## STUDY MATERIAL
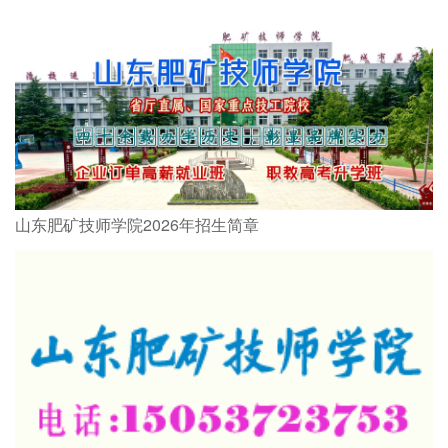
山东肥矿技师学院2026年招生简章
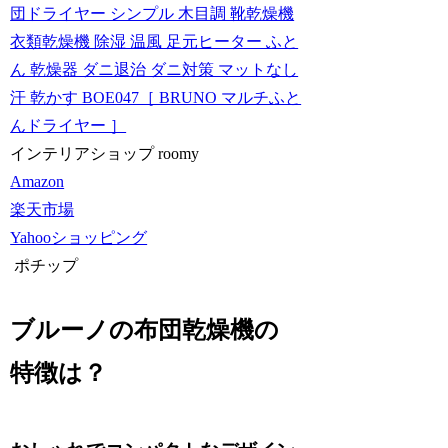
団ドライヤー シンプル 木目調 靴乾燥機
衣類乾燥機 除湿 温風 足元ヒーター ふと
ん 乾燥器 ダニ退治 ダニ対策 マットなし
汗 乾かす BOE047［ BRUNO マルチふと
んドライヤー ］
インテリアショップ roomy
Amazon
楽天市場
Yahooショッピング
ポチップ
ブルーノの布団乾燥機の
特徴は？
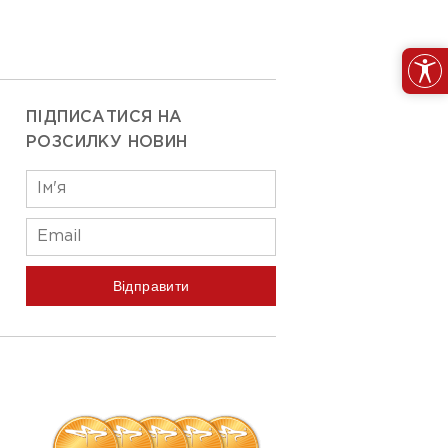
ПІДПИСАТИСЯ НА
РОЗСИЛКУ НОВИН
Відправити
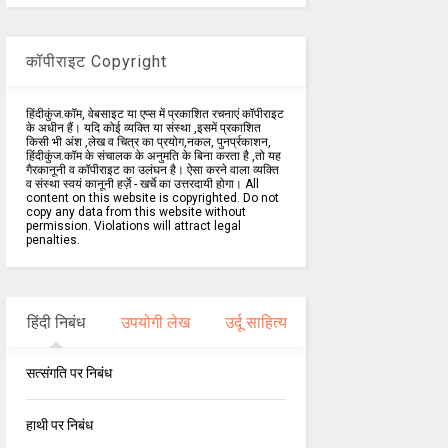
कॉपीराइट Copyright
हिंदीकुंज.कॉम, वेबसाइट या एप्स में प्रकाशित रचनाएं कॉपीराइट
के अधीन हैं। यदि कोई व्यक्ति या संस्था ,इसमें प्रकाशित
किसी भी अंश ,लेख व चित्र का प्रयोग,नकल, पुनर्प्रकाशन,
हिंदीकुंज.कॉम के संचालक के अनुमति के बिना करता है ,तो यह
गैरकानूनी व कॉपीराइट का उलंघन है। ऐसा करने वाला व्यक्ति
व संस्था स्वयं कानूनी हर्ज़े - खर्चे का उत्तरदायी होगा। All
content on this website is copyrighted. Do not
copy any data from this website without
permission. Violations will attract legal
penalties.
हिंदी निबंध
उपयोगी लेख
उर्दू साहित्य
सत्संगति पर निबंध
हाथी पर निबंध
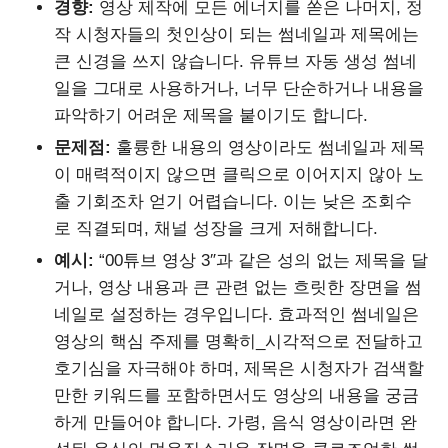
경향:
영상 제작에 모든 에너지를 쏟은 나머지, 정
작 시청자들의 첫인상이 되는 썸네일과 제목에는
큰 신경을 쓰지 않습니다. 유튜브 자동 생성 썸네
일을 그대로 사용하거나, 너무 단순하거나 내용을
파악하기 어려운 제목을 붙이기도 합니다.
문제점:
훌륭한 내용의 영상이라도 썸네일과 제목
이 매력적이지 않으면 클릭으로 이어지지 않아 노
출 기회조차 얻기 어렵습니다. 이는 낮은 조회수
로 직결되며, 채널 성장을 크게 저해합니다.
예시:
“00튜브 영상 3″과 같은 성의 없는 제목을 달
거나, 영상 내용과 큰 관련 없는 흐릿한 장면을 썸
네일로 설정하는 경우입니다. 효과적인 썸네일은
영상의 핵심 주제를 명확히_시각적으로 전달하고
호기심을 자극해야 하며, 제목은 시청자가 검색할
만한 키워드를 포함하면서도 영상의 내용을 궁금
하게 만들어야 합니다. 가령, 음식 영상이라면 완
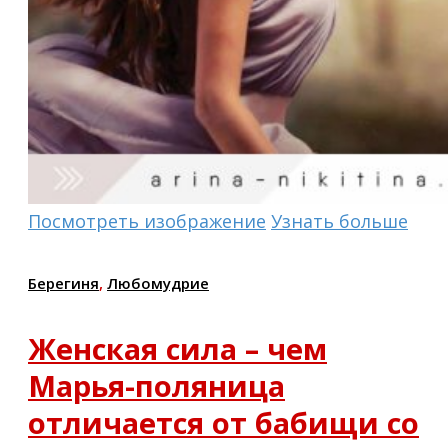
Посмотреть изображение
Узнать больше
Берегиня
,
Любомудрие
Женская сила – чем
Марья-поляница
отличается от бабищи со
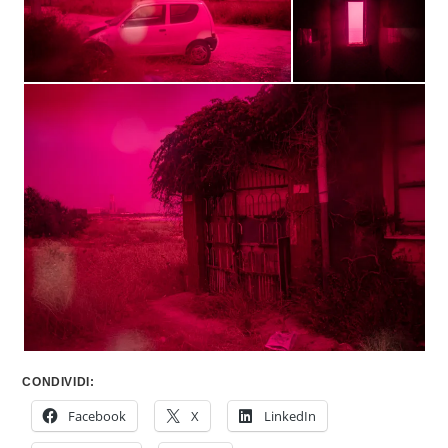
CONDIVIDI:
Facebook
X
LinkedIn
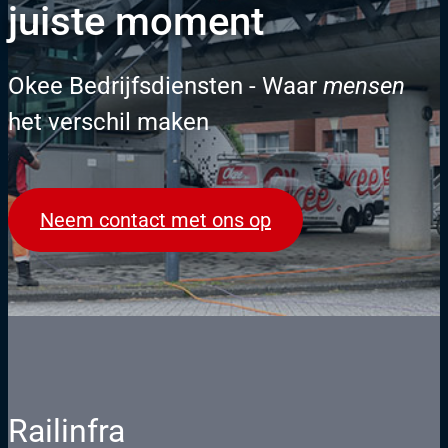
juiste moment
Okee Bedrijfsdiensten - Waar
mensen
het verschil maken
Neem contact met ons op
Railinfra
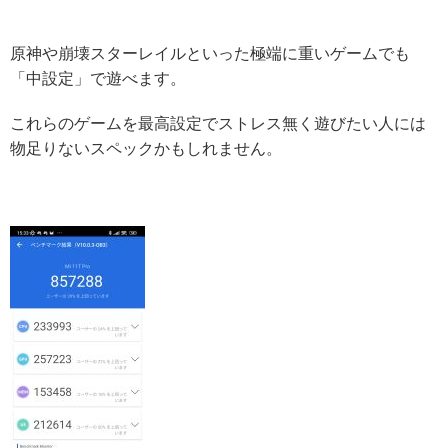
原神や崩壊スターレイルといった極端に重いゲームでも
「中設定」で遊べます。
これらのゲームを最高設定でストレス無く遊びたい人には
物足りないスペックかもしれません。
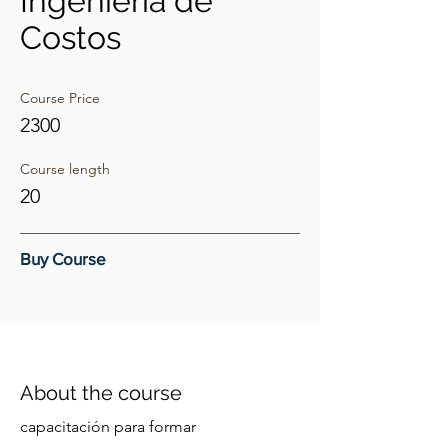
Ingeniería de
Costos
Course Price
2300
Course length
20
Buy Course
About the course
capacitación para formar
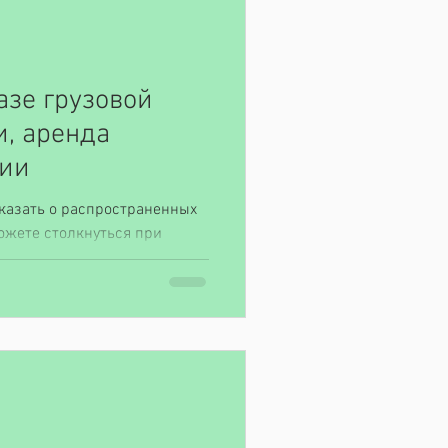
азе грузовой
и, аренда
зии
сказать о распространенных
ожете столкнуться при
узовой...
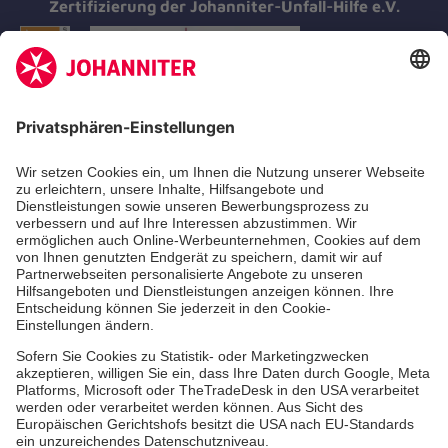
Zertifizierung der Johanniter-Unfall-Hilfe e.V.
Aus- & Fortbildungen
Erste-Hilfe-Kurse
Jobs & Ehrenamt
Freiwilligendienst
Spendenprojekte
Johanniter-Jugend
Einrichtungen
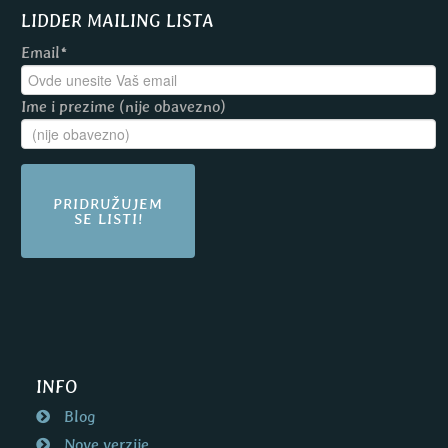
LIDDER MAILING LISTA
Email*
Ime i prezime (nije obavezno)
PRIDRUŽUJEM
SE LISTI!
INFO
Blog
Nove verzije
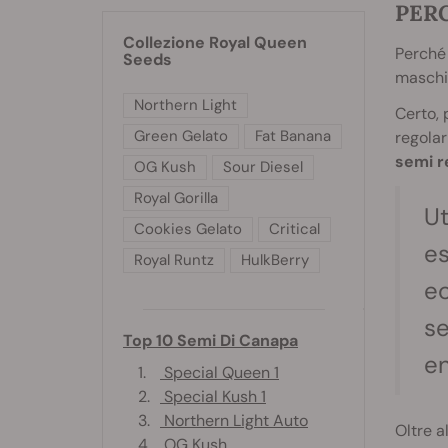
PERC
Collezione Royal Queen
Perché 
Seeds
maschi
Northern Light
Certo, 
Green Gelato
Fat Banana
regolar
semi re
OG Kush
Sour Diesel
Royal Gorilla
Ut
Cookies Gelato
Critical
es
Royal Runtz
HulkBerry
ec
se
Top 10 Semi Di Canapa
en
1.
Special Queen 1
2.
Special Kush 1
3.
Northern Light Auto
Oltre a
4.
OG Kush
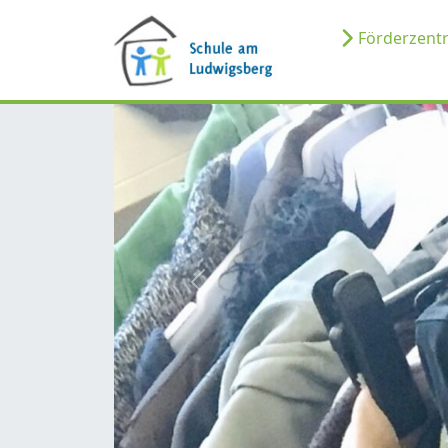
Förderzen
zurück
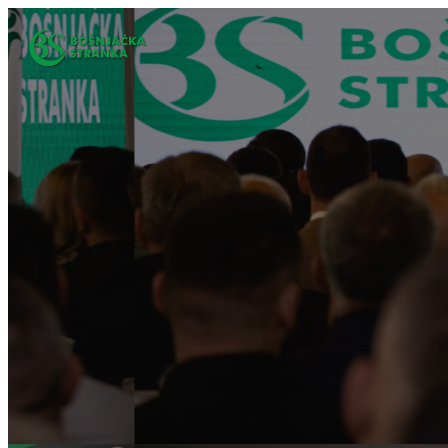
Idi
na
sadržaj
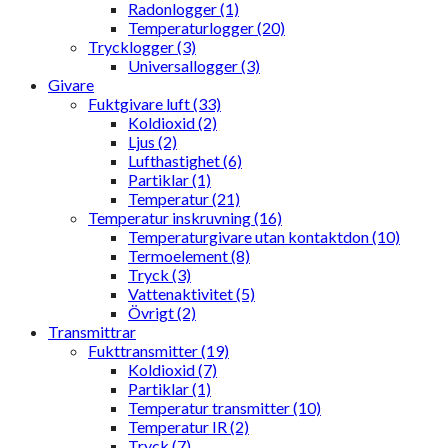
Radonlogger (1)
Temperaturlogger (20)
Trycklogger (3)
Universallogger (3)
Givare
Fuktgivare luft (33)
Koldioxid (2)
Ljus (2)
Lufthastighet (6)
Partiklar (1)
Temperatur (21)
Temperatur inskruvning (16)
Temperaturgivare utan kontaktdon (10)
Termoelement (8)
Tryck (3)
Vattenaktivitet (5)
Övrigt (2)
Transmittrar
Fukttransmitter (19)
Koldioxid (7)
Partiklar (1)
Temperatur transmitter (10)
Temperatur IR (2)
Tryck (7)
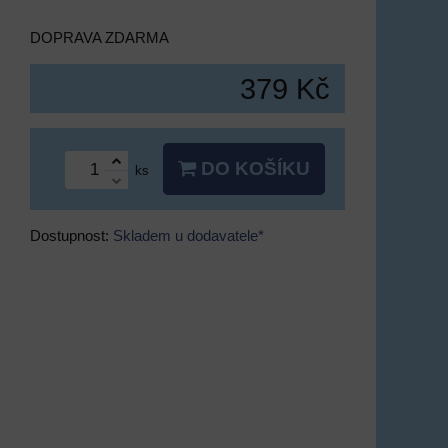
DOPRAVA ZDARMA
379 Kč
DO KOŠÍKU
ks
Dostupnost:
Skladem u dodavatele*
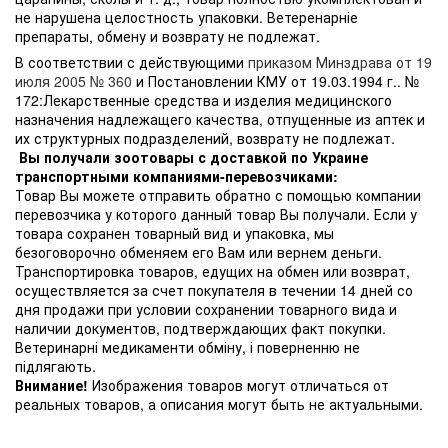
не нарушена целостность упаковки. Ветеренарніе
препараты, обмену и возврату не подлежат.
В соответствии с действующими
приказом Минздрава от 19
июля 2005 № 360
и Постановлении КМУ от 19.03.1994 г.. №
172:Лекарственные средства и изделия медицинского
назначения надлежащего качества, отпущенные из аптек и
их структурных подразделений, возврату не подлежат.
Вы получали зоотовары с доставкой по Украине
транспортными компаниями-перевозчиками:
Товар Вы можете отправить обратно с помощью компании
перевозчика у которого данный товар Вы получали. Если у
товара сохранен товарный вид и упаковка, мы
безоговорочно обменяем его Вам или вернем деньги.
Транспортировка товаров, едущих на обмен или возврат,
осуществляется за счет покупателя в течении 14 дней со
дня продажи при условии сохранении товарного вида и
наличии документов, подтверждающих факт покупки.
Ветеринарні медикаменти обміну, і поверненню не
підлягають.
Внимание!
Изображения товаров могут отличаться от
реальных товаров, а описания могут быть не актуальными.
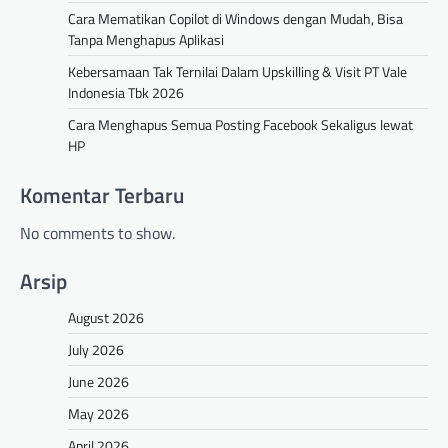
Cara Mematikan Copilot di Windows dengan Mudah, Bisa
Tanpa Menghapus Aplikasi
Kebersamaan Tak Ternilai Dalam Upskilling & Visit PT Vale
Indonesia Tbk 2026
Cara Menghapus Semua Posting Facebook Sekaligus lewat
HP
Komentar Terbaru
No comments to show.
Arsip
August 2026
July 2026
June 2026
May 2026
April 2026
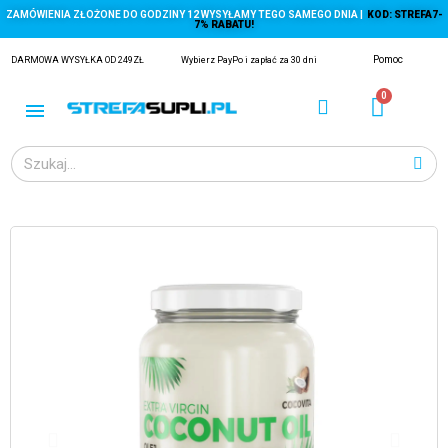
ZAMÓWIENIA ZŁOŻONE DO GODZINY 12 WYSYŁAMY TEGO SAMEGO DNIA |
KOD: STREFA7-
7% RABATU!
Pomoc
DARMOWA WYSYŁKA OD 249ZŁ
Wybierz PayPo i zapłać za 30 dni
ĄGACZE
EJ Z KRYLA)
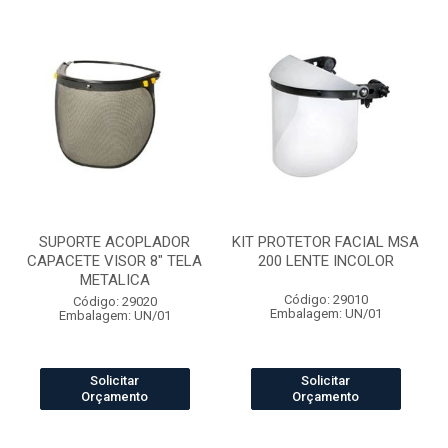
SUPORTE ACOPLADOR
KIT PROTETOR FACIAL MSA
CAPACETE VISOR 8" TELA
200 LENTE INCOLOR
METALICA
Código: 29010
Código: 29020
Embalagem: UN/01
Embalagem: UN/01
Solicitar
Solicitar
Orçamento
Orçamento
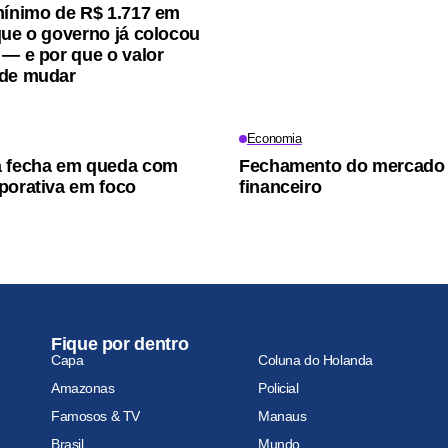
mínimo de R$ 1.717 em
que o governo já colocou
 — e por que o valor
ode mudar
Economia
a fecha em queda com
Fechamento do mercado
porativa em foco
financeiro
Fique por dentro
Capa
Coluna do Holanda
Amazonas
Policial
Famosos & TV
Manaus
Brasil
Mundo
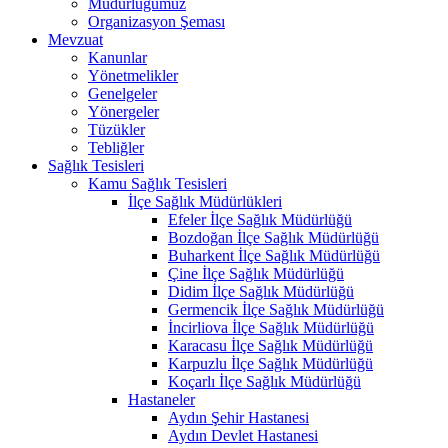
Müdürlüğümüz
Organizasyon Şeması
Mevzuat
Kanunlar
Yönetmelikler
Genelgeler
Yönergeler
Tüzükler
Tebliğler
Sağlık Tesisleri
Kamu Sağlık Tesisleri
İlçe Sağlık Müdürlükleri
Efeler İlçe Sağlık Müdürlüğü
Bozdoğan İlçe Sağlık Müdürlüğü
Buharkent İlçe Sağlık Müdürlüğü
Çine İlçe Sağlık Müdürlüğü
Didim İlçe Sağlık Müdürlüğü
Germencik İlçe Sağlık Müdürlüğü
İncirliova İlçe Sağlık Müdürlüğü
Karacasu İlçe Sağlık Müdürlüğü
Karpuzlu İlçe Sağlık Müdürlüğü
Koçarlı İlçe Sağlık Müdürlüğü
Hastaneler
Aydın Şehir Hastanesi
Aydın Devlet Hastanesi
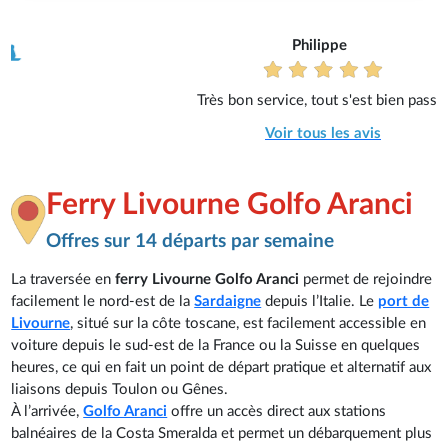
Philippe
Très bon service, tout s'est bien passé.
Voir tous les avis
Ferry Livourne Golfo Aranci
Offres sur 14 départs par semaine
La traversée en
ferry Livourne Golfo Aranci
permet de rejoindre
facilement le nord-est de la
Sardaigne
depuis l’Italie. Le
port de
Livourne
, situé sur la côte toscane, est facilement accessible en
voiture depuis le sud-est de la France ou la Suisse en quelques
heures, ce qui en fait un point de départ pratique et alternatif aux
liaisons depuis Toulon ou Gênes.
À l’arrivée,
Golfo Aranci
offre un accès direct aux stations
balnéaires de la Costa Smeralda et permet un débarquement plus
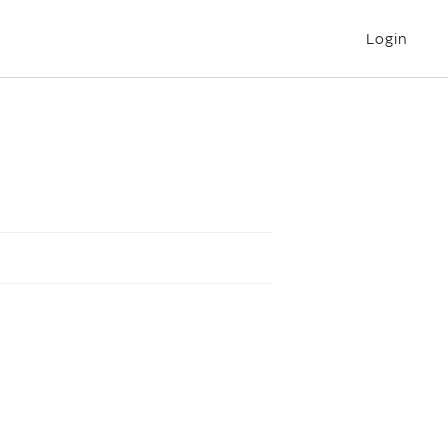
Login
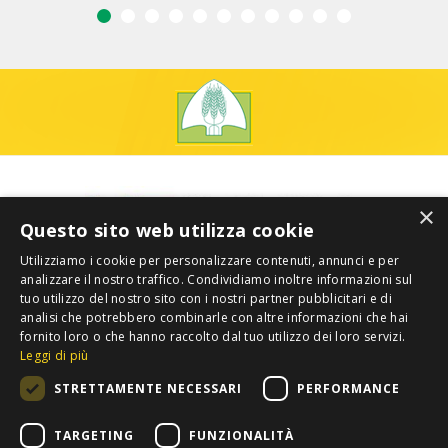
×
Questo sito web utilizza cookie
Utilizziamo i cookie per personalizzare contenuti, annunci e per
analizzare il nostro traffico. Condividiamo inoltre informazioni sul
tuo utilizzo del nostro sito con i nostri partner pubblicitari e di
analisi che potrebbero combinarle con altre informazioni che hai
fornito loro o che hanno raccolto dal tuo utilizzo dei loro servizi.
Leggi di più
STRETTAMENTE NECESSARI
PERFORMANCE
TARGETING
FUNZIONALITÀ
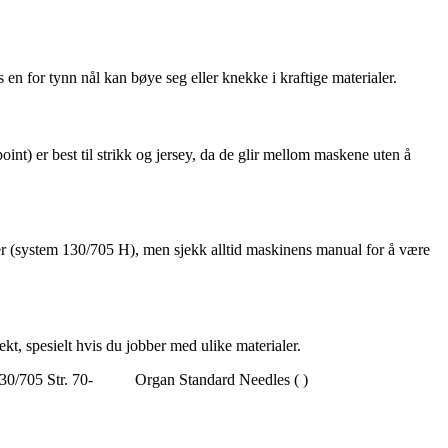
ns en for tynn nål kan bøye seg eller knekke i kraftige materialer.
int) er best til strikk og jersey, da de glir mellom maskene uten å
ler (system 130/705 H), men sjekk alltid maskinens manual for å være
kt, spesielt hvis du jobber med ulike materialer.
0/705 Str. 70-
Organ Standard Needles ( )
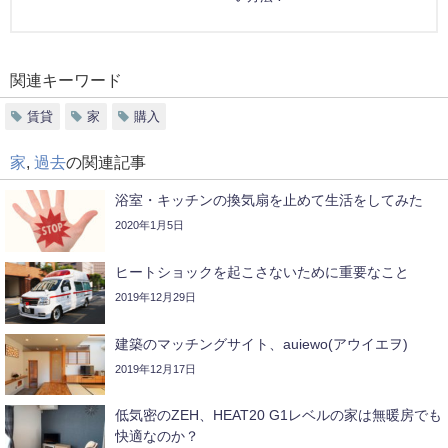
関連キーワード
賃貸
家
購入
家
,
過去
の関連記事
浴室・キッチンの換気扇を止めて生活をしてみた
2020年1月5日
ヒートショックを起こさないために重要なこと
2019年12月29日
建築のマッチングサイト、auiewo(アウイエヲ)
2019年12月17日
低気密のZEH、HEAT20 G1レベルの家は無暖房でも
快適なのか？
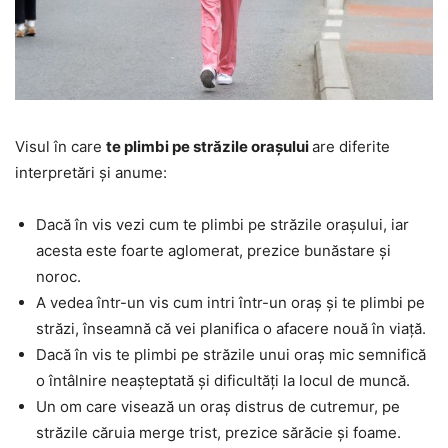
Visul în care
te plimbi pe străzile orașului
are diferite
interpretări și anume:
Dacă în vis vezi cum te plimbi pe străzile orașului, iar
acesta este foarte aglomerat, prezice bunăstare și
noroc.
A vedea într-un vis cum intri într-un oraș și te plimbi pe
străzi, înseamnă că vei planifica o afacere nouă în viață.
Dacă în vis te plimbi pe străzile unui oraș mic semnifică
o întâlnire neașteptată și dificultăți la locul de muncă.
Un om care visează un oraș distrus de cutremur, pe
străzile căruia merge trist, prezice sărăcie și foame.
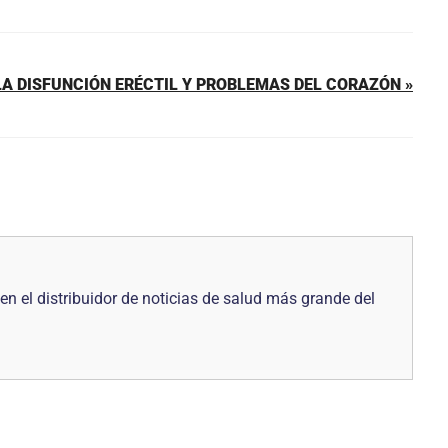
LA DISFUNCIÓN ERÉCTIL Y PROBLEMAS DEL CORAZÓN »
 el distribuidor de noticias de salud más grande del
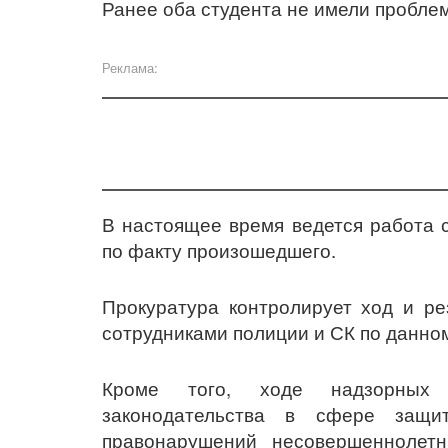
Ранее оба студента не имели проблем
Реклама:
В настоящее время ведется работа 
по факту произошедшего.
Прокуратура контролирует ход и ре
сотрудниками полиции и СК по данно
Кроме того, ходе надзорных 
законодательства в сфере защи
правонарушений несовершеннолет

## WHAT IS REQUIRED
Wherever a line of the records above contains the string "возврату", copy that line out.

## ANSWER FOR THE TASK
препараты, обмену и возврату не подлежат.
их структурных подразделений, возврату не подлежат.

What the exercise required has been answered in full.